The process for recruiting new talent is often very complex, and while a company may have recruiters to identify and hire new employees, a human resources officer will develop the policies to ensure that recruiters operate efficiently, that employees who are a good match for the organization are hired, and that the hiring process is in compliance with pertinent employment and anti-discrimination laws. A human resources officer may also assume responsibility for setting criteria for background checks and evaluating a job applicant's credentials.

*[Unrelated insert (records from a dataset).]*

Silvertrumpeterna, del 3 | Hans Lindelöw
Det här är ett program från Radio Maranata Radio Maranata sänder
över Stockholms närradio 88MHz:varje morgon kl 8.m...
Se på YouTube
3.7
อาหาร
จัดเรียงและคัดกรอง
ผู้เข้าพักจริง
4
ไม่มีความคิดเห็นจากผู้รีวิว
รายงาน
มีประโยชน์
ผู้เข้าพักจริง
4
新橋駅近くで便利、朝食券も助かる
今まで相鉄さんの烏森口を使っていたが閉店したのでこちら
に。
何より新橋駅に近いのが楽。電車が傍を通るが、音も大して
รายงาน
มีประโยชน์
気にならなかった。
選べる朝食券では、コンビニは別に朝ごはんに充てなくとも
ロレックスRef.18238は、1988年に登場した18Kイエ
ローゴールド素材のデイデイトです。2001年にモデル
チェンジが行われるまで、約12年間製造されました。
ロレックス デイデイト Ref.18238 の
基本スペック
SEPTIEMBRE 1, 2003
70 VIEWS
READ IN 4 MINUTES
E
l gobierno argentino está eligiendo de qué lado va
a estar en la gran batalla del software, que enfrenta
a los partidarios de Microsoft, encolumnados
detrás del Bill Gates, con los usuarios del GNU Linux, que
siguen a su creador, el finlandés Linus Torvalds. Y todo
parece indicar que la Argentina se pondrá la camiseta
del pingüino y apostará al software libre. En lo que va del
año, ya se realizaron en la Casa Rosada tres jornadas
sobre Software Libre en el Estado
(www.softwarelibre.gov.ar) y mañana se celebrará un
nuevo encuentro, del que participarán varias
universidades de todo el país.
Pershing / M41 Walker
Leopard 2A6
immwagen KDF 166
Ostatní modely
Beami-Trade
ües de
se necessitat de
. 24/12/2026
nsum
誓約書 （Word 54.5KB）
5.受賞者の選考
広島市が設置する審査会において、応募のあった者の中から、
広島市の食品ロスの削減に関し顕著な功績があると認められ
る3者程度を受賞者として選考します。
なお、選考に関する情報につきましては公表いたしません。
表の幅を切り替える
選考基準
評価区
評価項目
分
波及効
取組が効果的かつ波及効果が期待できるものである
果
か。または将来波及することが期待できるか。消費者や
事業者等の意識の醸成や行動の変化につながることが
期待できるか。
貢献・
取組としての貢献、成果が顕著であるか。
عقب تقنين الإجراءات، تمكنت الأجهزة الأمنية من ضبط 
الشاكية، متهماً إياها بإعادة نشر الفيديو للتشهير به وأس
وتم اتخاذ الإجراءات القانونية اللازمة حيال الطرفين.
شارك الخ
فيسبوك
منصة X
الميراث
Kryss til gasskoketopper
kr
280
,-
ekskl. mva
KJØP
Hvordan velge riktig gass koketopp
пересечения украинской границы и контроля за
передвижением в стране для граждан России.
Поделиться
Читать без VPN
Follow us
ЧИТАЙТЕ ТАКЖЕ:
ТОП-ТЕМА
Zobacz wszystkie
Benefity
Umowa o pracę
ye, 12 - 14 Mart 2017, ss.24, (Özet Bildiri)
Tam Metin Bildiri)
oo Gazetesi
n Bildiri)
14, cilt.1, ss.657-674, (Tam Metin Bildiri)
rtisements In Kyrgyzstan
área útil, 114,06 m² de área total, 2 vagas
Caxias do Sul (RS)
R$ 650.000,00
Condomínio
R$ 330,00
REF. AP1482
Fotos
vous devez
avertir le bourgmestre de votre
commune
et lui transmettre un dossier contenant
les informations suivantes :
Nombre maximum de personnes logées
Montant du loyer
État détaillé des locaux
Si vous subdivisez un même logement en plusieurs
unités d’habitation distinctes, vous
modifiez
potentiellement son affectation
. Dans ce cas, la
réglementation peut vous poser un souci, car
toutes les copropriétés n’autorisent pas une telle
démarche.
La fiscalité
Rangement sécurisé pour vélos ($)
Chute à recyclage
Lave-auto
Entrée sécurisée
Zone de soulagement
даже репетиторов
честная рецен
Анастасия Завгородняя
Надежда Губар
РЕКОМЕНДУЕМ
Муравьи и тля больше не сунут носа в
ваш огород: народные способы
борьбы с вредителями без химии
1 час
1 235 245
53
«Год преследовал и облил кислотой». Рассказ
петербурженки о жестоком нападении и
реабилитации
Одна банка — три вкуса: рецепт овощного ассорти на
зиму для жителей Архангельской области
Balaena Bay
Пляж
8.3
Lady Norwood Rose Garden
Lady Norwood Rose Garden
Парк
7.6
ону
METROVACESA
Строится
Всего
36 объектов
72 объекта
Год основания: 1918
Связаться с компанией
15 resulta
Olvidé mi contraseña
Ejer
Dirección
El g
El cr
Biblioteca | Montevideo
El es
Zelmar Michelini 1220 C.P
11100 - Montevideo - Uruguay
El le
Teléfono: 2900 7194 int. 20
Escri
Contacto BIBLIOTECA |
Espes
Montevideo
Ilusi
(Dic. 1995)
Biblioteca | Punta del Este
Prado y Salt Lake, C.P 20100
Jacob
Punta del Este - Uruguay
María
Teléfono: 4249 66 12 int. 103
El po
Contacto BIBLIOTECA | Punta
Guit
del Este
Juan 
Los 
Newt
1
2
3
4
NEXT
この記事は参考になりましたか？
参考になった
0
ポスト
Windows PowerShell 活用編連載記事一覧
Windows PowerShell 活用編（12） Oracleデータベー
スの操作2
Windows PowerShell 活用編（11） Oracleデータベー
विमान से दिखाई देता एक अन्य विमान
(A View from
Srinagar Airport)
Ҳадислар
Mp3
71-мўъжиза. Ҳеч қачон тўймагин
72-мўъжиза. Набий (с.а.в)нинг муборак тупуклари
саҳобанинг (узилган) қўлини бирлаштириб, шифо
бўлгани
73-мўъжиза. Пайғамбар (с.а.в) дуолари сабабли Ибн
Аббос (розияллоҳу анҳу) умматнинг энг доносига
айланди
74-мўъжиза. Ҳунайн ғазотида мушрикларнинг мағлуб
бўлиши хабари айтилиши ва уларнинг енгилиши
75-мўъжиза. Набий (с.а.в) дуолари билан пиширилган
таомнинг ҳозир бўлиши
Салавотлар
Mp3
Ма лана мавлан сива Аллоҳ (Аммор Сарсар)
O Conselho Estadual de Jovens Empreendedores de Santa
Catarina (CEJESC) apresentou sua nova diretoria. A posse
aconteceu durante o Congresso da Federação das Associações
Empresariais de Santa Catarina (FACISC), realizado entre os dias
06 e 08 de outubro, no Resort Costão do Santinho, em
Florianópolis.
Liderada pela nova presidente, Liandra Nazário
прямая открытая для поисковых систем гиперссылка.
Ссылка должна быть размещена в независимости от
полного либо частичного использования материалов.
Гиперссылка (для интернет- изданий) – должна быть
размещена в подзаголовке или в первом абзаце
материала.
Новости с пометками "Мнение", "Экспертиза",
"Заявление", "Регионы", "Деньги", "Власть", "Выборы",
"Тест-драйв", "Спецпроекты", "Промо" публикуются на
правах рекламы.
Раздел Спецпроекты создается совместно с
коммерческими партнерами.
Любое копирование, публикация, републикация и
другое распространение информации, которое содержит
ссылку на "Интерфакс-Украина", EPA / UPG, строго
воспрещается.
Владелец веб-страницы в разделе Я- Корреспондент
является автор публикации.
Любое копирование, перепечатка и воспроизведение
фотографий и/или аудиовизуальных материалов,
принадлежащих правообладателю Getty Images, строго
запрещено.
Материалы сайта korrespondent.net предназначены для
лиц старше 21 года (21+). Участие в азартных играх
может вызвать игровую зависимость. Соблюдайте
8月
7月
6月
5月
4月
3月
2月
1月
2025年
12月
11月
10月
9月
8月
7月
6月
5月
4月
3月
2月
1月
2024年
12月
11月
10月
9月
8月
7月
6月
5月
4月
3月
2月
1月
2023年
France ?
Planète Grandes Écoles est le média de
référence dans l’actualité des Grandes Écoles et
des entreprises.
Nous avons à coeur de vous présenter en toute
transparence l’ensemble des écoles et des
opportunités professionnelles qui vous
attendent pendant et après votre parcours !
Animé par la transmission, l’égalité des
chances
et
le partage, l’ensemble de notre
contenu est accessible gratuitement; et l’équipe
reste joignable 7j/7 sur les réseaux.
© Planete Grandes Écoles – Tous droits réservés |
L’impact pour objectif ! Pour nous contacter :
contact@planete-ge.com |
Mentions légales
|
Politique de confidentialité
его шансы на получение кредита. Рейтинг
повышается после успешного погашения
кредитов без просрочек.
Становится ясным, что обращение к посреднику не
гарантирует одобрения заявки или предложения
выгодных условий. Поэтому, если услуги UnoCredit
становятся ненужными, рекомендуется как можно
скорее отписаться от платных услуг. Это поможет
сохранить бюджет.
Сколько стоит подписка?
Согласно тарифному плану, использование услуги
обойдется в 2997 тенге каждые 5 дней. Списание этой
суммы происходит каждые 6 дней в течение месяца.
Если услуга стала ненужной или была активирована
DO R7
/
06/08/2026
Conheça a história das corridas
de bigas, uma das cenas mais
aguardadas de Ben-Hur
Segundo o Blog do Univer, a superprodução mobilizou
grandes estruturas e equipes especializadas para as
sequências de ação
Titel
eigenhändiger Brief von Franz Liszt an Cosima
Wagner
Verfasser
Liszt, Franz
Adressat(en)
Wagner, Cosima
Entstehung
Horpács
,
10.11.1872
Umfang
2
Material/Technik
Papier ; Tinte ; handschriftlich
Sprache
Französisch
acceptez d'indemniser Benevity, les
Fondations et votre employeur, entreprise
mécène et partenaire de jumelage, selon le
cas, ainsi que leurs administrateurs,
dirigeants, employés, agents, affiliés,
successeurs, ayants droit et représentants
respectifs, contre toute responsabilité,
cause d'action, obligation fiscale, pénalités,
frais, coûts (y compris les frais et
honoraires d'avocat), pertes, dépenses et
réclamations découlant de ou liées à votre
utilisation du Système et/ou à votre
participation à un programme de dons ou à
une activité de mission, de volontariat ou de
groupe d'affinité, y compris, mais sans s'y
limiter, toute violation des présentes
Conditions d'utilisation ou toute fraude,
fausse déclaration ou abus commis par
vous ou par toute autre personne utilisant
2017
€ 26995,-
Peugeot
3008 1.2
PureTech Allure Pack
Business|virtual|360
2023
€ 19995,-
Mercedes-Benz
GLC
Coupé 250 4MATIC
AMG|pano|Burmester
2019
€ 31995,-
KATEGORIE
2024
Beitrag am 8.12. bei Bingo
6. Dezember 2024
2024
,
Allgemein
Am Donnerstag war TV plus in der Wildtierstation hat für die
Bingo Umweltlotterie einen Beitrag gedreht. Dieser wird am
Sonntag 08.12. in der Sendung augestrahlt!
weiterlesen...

Once an employee is hired, the human resources department is likely to take an interest in that employee's development within the organization. Human resource officers set procedures for keeping records on employee performance, needs, and goals. Many business organizations have a set policy for evaluating employee performance for potential advancement as well as increases in compensation. Developing an equitable yet effective method of employee evaluation is often one of a human resources officer's more significant duties. In cases where employees have special needs or circumstances, a human resources officer can work with the employee and his department to provide necessary accommodations and ensure that these accommodations are appropriately adjusted over time.
A human resources officer may be called upon to assist in managing and, in some cases, terminating under-performing or insubordinate employees. While decisions about employee termination are typically left to the employee's direct supervisor or supervisors, companies are vulnerable to lawsuits over unfair terminations. In addition, questions as to whether the employee is entitled to unemployment compensation, severance pay, or a continuation of benefits are often determined by the human resources department. In cases where an organization is not ready to terminate an employee but has concerns about the employee's performance, a human resources officer can offer guidance on addressing the issue in a way that protects the company while also preserving its relationship with the employee.